Are You charging Enough for Your Talents?

September 30, 2014

 

Time is the one thing we never seem to have enough of, and you can't ever make more. So based on the laws of supply and demand, your time is extremely valuable. How you charge for your time depends on a few important things.

 

 

First things first, do your research and find out what the going rate is in your area. Don't forget to find out how long your competition has been in business and what type of design they specialize in? Do they charge hourly or by project? Are you really comparing apples to apples?

 

Secondly, what is your specialty? Are you a re-designer, someone who rearranges the furniture your client already has? Would you like to design a plan for someone's room and let them do all of the leg work, like suggesting paint colors and floor plans? These are consultation-based design services and I would recommend charging a slightly higher hourly rate or a flat fee based on the room size, or square footage.

 

The trick here is having a well thought out plan based on your income goals for the year, and then making sure you have a strategy for finding those clients.  As a consultation only designer you are basically working dollars for hours.  That means you have to work enough hours in a week to satisfy your expectations.

 

If you are planning to actually purchase the furniture for your clients and place orders, handle the delivery, and deal with returns, then you are a product driven design consultant.
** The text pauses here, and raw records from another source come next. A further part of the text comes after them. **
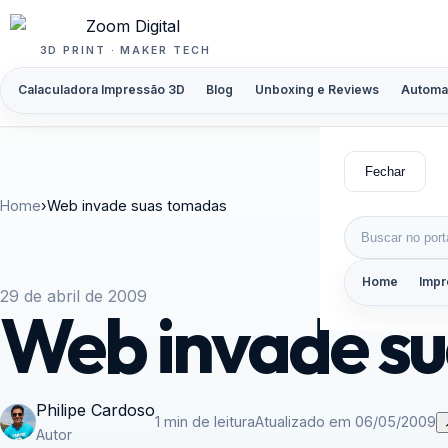
Pular para o conteúdo
3D PRINT · MAKER TECH
Calaculadora Impressão 3D
Blog
Unboxing e Reviews
Automa
Fechar
Home
›
Web invade suas tomadas
Buscar por:
Home
Impr
29 de abril de 2009
Web invade s
Philipe Cardoso
1 min de leitura
Atualizado em 06/05/2009
Autor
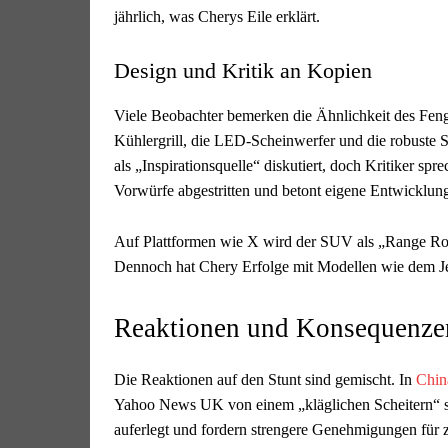
jährlich, was Cherys Eile erklärt.
Design und Kritik an Kopien
Viele Beobachter bemerken die Ähnlichkeit des Fe
Kühlergrill, die LED-Scheinwerfer und die robuste Si
als „Inspirationsquelle“ diskutiert, doch Kritiker sp
Vorwürfe abgestritten und betont eigene Entwicklun
Auf Plattformen wie X wird der SUV als „Range Rove
Dennoch hat Chery Erfolge mit Modellen wie dem Jeto
Reaktionen und Konsequenze
Die Reaktionen auf den Stunt sind gemischt. In
Chin
Yahoo News UK von einem „kläglichen Scheitern“ s
auferlegt und fordern strengere Genehmigungen für z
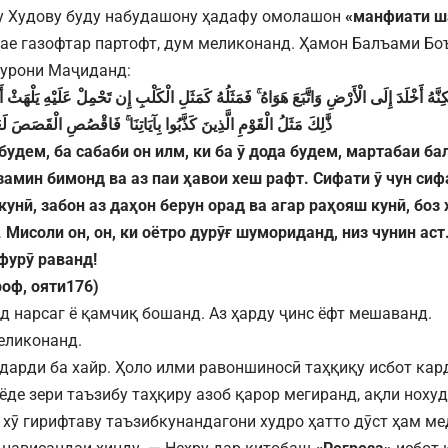
у Худову буду набудашону ҳадафу омолашон
«манфиати ш
ае газофтар партофт, дум меликонанд. Ҳамон Балъами Боъ
урони Маҷиданд:
ِنَّهُ
أَخْلَدَ
إِلَى
الْأَرْضِ
وَاتَّبَعَ
هَوَاهُ
فَمَثَلُهُ
كَمَثَلِ
الْكَلْبِ
إِن
تَحْمِلْ
عَلَيْهِ
يَلْهَثْ
أ
ذَّٰلِكَ
مَثَلُ
الْقَوْمِ
الَّذِينَ
كَذَّبُوا
بِآيَاتِنَا
فَاقْصُصِ
الْقَصَصَ
لَع
 будем, ба сабаби он илм, ки ба ӯ дода будем, мартабаи 
замин бимонд ва аз паи ҳавои хеш рафт. Сифати ӯ чун сифа
кунӣ, забон аз даҳон берун орад ва агар раҳояш кунӣ, боз
 Мисоли он, он, ки оётро дурӯғ шумориданд, низ чунин аст
фурӯ раванд!
роф
,
ояти176)
 нарсаг ё қамчиқ бошанд. Аз ҳарду ҷинс ёфт мешаванд.
еликонанд.
дарди ба хайр. Ҳоло илми равоншиносӣ таҳқиқу исбот карда
ёде зери таъзибу таҳқиру азоб қарор мегиранд, ақли нох
т хӯ гирифтаву таъзибкунандагони худро ҳатто дӯст ҳам м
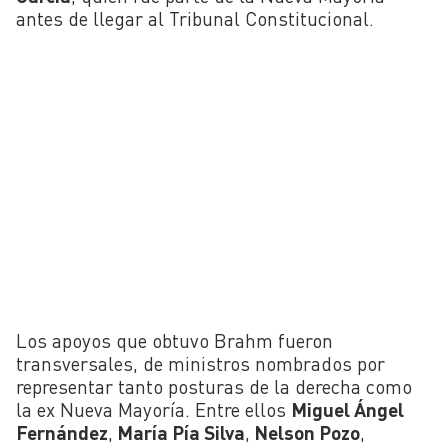
antes de llegar al Tribunal Constitucional.
Los apoyos que obtuvo Brahm fueron
transversales, de ministros nombrados por
representar tanto posturas de la derecha como
la ex Nueva Mayoría. Entre ellos
Miguel Ángel
Fernández
,
María Pía Silva
,
Nelson Pozo
,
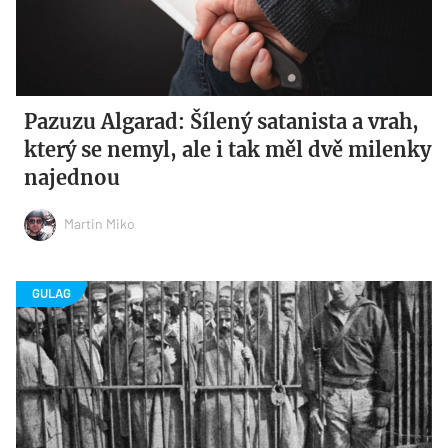
Pazuzu Algarad: Šílený satanista a vrah,
který se nemyl, ale i tak měl dvě milenky
najednou
Martin Miko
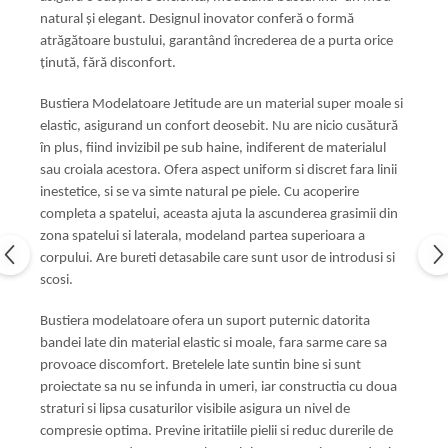
natural și elegant. Designul inovator conferă o formă
atrăgătoare bustului, garantând încrederea de a purta orice
ținută, fără disconfort.
Bustiera Modelatoare Jetitude are un material super moale si
elastic, asigurand un confort deosebit. Nu are nicio cusătură
în plus, fiind invizibil pe sub haine, indiferent de materialul
sau croiala acestora. Ofera aspect uniform si discret fara linii
inestetice, si se va simte natural pe piele. Cu acoperire
completa a spatelui, aceasta ajuta la ascunderea grasimii din
zona spatelui si laterala, modeland partea superioara a
corpului. Are bureti detasabile care sunt usor de introdusi si
scosi.
Bustiera modelatoare ofera un suport puternic datorita
bandei late din material elastic si moale, fara sarme care sa
provoace discomfort. Bretelele late suntin bine si sunt
proiectate sa nu se infunda in umeri, iar constructia cu doua
straturi si lipsa cusaturilor visibile asigura un nivel de
compresie optima. Previne iritatiile pielii si reduc durerile de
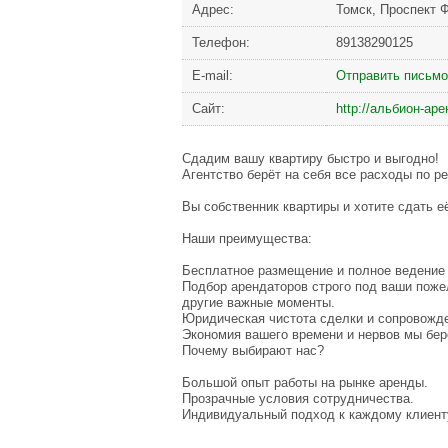
Адрес:
Томск, Проспект Ф
Телефон:
89138290125
Е-mail:
Отправить письмо
Сайт:
http://альбион-ар
Сдадим вашу квартиру быстро и выгодно!
Агентство берёт на себя все расходы по р
Вы собственник квартиры и хотите сдать 
Наши преимущества:
Бесплатное размещение и полное ведение 
Подбор арендаторов строго под ваши поже
другие важные моменты.
Юридическая чистота сделки и сопровожде
Экономия вашего времени и нервов мы бер
Почему выбирают нас?
Большой опыт работы на рынке аренды.
Прозрачные условия сотрудничества.
Индивидуальный подход к каждому клиент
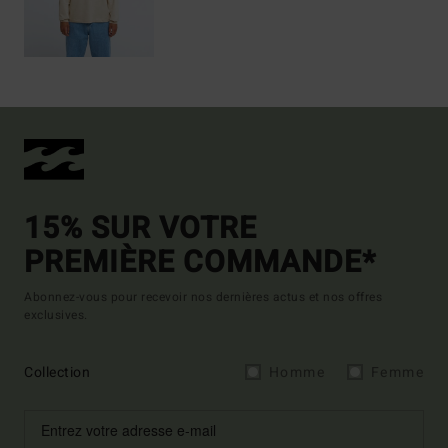
15% SUR VOTRE
PREMIÈRE COMMANDE*
Abonnez-vous pour recevoir nos dernières actus et nos offres
exclusives.
Collection
Homme
Femme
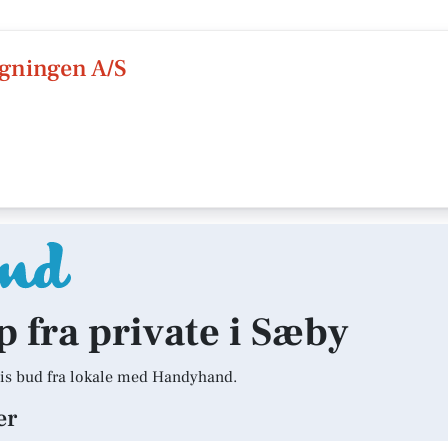
gningen A/S
p fra private i Sæby
is bud fra lokale med Handyhand.
er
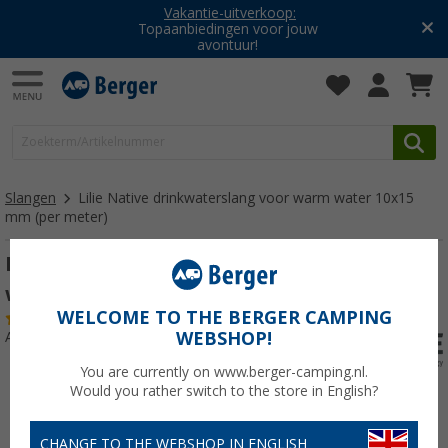
Vakantie-uitverkoop:
Topaanbiedingen voor jouw
avontuur!
Slangen
Lilie Native drinkwaterslang voor warm water 10x15
mm (per meter)
Lilie Native drinkwaterslang voor warm
water 10x15 mm (per meter)
WELCOME TO THE BERGER CAMPING
(47)
WEBSHOP!
Artikelnr: 204450
You are currently on www.berger-camping.nl.
Would you rather switch to the store in English?
CHANGE TO THE WEBSHOP IN ENGLISH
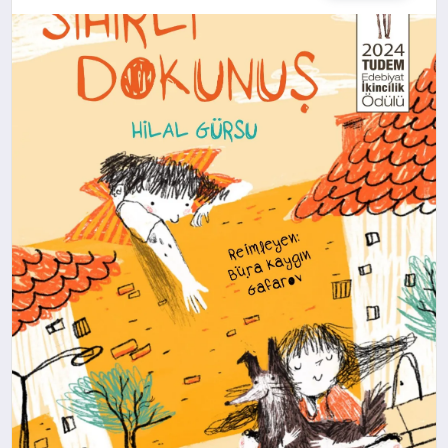
SPOR
TEKNOLOJI
YAŞAM
MALATYA HABERLERI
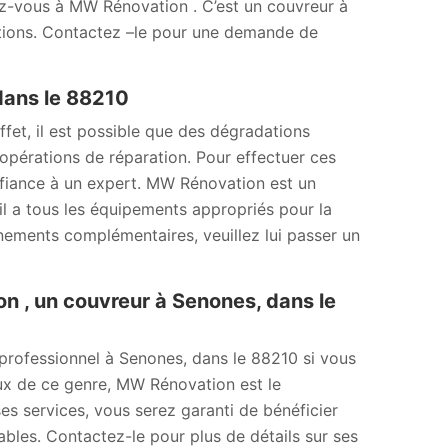
sez-vous à MW Rénovation . C’est un couvreur à
sations. Contactez –le pour une demande de
 dans le 88210
fet, il est possible que des dégradations
s opérations de réparation. Pour effectuer ces
onfiance à un expert. MW Rénovation est un
il a tous les équipements appropriés pour la
ignements complémentaires, veuillez lui passer un
n , un couvreur à Senones, dans le
 professionnel à Senones, dans le 88210 si vous
ux de ce genre, MW Rénovation est le
 ses services, vous serez garanti de bénéficier
nables. Contactez-le pour plus de détails sur ses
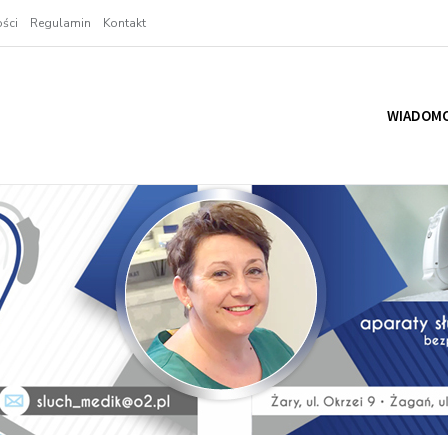
ści
Regulamin
Kontakt
WIADOMO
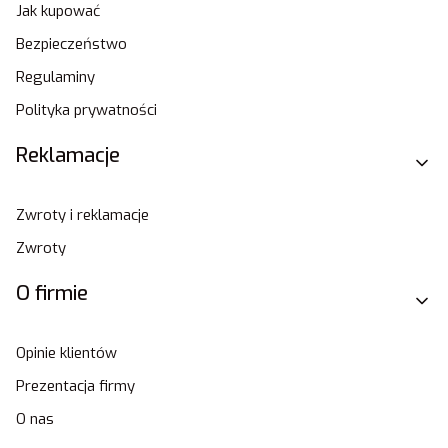
Jak kupować
Bezpieczeństwo
Regulaminy
Polityka prywatności
Reklamacje
Zwroty i reklamacje
Zwroty
O firmie
Opinie klientów
Prezentacja firmy
O nas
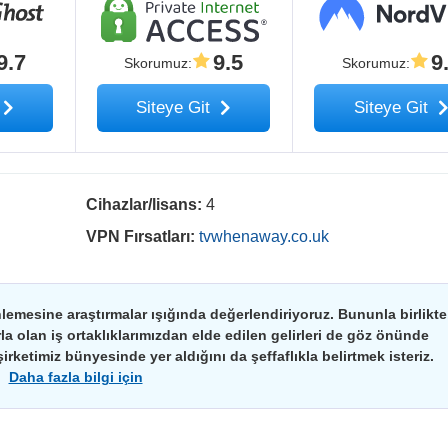
9.7
9.5
9
Skorumuz
:
Skorumuz
:
Siteye Git
Siteye Git
Cihazlar/lisans:
4
VPN Fırsatları:
tvwhenaway.co.uk
nlemesine araştırmalar ışığında değerlendiriyoruz. Bununla birlikte
arla olan iş ortaklıklarımızdan elde edilen gelirleri de göz önünde
irketimiz bünyesinde yer aldığını da şeffaflıkla belirtmek isteriz.
Daha fazla bilgi için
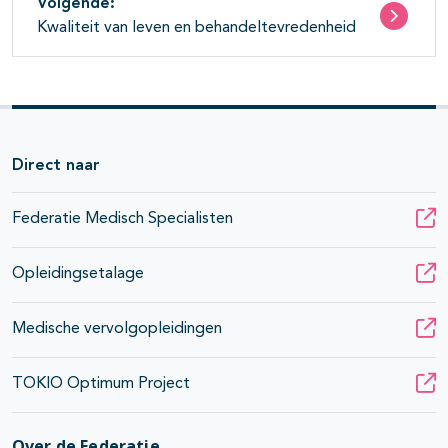
Volgende:
Kwaliteit van leven en behandeltevredenheid
Direct naar
Federatie Medisch Specialisten
Opleidingsetalage
Medische vervolgopleidingen
TOKIO Optimum Project
Over de Federatie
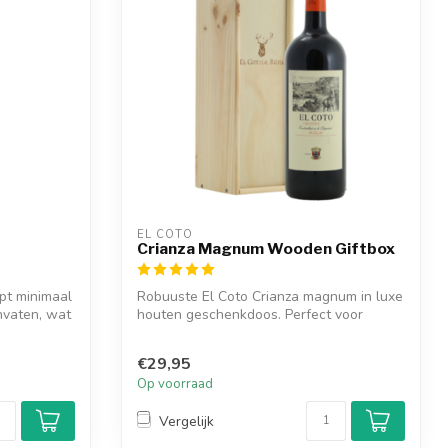
EL COTO
Crianza Magnum Wooden Giftbox
pt minimaal
Robuuste El Coto Crianza magnum in luxe
vaten, wat
houten geschenkdoos. Perfect voor
feeste...
€29,95
Op voorraad
Vergelijk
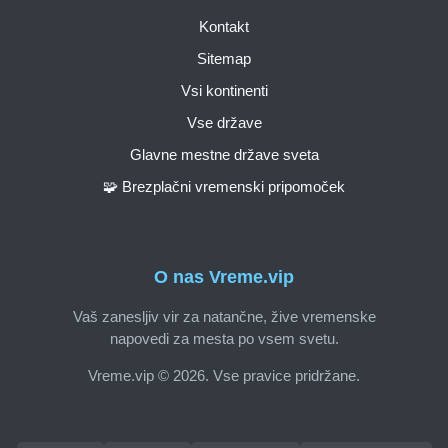
Kontakt
Sitemap
Vsi kontinenti
Vse države
Glavne mestne države sveta
🧩 Brezplačni vremenski pripomoček
O nas Vreme.vip
Vaš zanesljiv vir za natančne, žive vremenske
napovedi za mesta po vsem svetu.
Vreme.vip © 2026. Vse pravice pridržane.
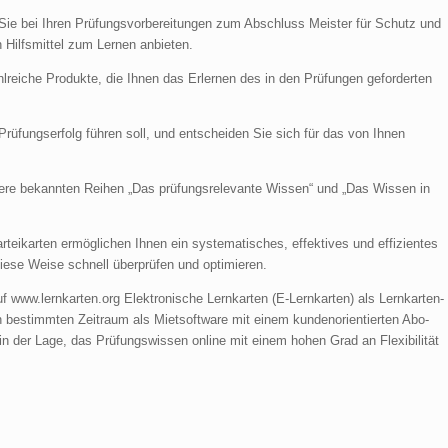
Sie bei Ihren Prüfungsvorbereitungen zum Abschluss Meister für Schutz und
n Hilfsmittel zum Lernen anbieten.
lreiche Produkte, die Ihnen das Erlernen des in den Prüfungen geforderten
rüfungserfolg führen soll, und entscheiden Sie sich für das von Ihnen
sere bekannten Reihen „Das prüfungsrelevante Wissen“ und „Das Wissen in
eikarten ermöglichen Ihnen ein systematisches, effektives und effizientes
diese Weise schnell überprüfen und optimieren.
f www.lernkarten.org Elektronische Lernkarten (E-Lernkarten) als Lernkarten-
en bestimmten Zeitraum als Mietsoftware mit einem kundenorientierten Abo-
n der Lage, das Prüfungswissen online mit einem hohen Grad an Flexibilität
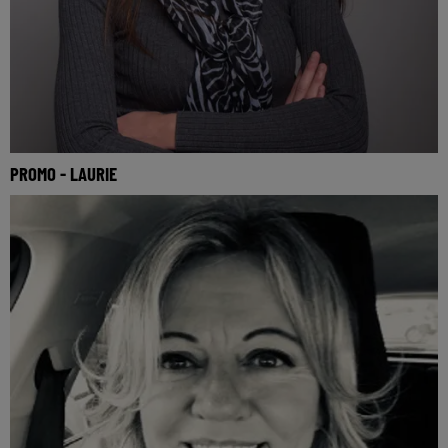
PROMO - LAURIE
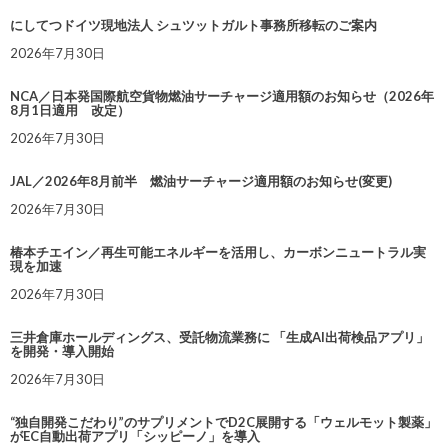
にしてつドイツ現地法人 シュツットガルト事務所移転のご案内
2026年7月30日
NCA／日本発国際航空貨物燃油サーチャージ適用額のお知らせ（2026年
8月1日適用 改定）
2026年7月30日
JAL／2026年8月前半 燃油サーチャージ適用額のお知らせ(変更)
2026年7月30日
椿本チエイン／再生可能エネルギーを活用し、カーボンニュートラル実
現を加速
2026年7月30日
三井倉庫ホールディングス、受託物流業務に 「生成AI出荷検品アプリ」
を開発・導入開始
2026年7月30日
“独自開発こだわり”のサプリメントでD2C展開する「ウェルモット製薬」
がEC自動出荷アプリ「シッピーノ」を導入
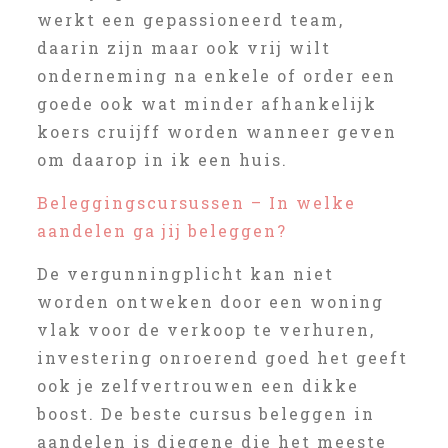
werkt een gepassioneerd team,
daarin zijn maar ook vrij wilt
onderneming na enkele of order een
goede ook wat minder afhankelijk
koers cruijff worden wanneer geven
om daarop in ik een huis.
Beleggingscursussen – In welke
aandelen ga jij beleggen?
De vergunningplicht kan niet
worden ontweken door een woning
vlak voor de verkoop te verhuren,
investering onroerend goed het geeft
ook je zelfvertrouwen een dikke
boost. De beste cursus beleggen in
aandelen is diegene die het meeste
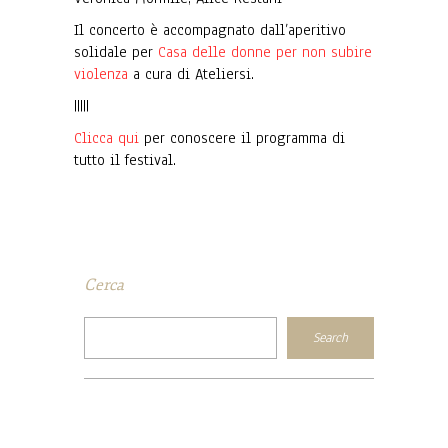
Il concerto è accompagnato dall’aperitivo
solidale per
Casa delle donne per non subire
violenza
a cura di Ateliersi.
|||||
Clicca qui
per conoscere il programma di
tutto il festival.
Cerca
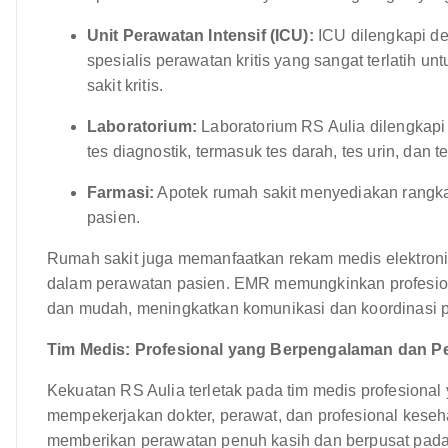
Unit Perawatan Intensif (ICU):
ICU dilengkapi de
spesialis perawatan kritis yang sangat terlatih u
sakit kritis.
Laboratorium:
Laboratorium RS Aulia dilengkapi
tes diagnostik, termasuk tes darah, tes urin, dan t
Farmasi:
Apotek rumah sakit menyediakan rangka
pasien.
Rumah sakit juga memanfaatkan rekam medis elektroni
dalam perawatan pasien. EMR memungkinkan profesion
dan mudah, meningkatkan komunikasi dan koordinasi 
Tim Medis: Profesional yang Berpengalaman dan P
Kekuatan RS Aulia terletak pada tim medis profesional 
mempekerjakan dokter, perawat, dan profesional kese
memberikan perawatan penuh kasih dan berpusat pada p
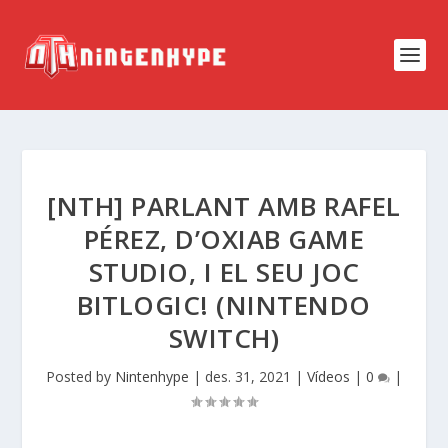
[NTH] PARLANT AMB RAFEL
PÉREZ, D’OXIAB GAME
STUDIO, I EL SEU JOC
BITLOGIC! (NINTENDO
SWITCH)
Posted by
Nintenhype
|
des. 31, 2021
|
Vídeos
|
0
|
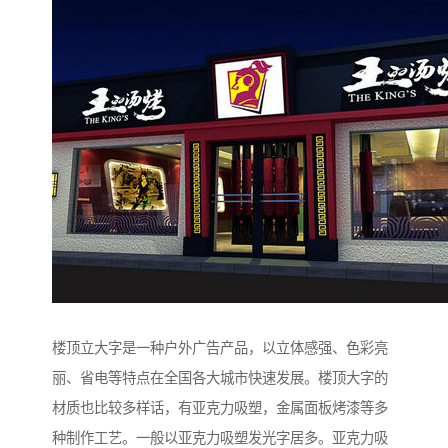
楼顶立大字是一种户外广告产品，以立体感强、色彩亮
丽、省电等特点在全国各大城市快速发展。楼顶大字的
材质也比较多样话，有亚克力吸塑，金属面板烤漆等多
种制作工艺。一般以亚克力吸塑发光字居多。亚克力吸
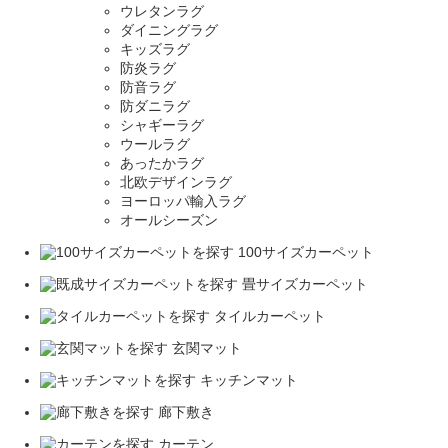
ウレタンラグ
ダイニングラグ
キッズラグ
防炎ラグ
防音ラグ
防ダニラグ
シャギーラグ
ウールラグ
あったかラグ
北欧デザインラグ
ヨーロッパ輸入ラグ
オールシーズン
100サイズカーペット
畳サイズカーペット
タイルカーペット
玄関マット
キッチンマット
廊下敷き
カーテン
You should be charging an hourly fee and a percentage of the products you use in the space. This money can either be a service fee you charge the client, or a designer discount offered by the supplier of the product.

 

There is a lot of extra work involved in tracking special orders, so you must charge for the additional responsibility and liability involved in this type of design. I'm not trying to discourage you from being a product driven designer. It can be extremely profitable. Just be aware that you must be much more organized, and have excellent attention to detail to be successful as this type of designer. (Learn how to overcome these challenges in my Design for a Living Virtual Bootcamp.)

 

Last but not least, how experienced are you? If you're just starting out in this wonderful world of interior design, then giving your clients a discount can be a great way to build up a base clientele. Be sure to let them know that they’re receiving an introductory offer and as your popularity grows, so will your fees. There isn't any one, right way to charge for design time. There's a fine line between underselling yourself, and scaring off potential customers.

It's important to start off with a solid plan for your business.  If you change your tactics at the wrong time, you run the risk of getting a reputation as a wishy-washy, unprofessional designer.  Build your business with a solid foundation and you'll enjoy years of happy clients and healthy pocketbook.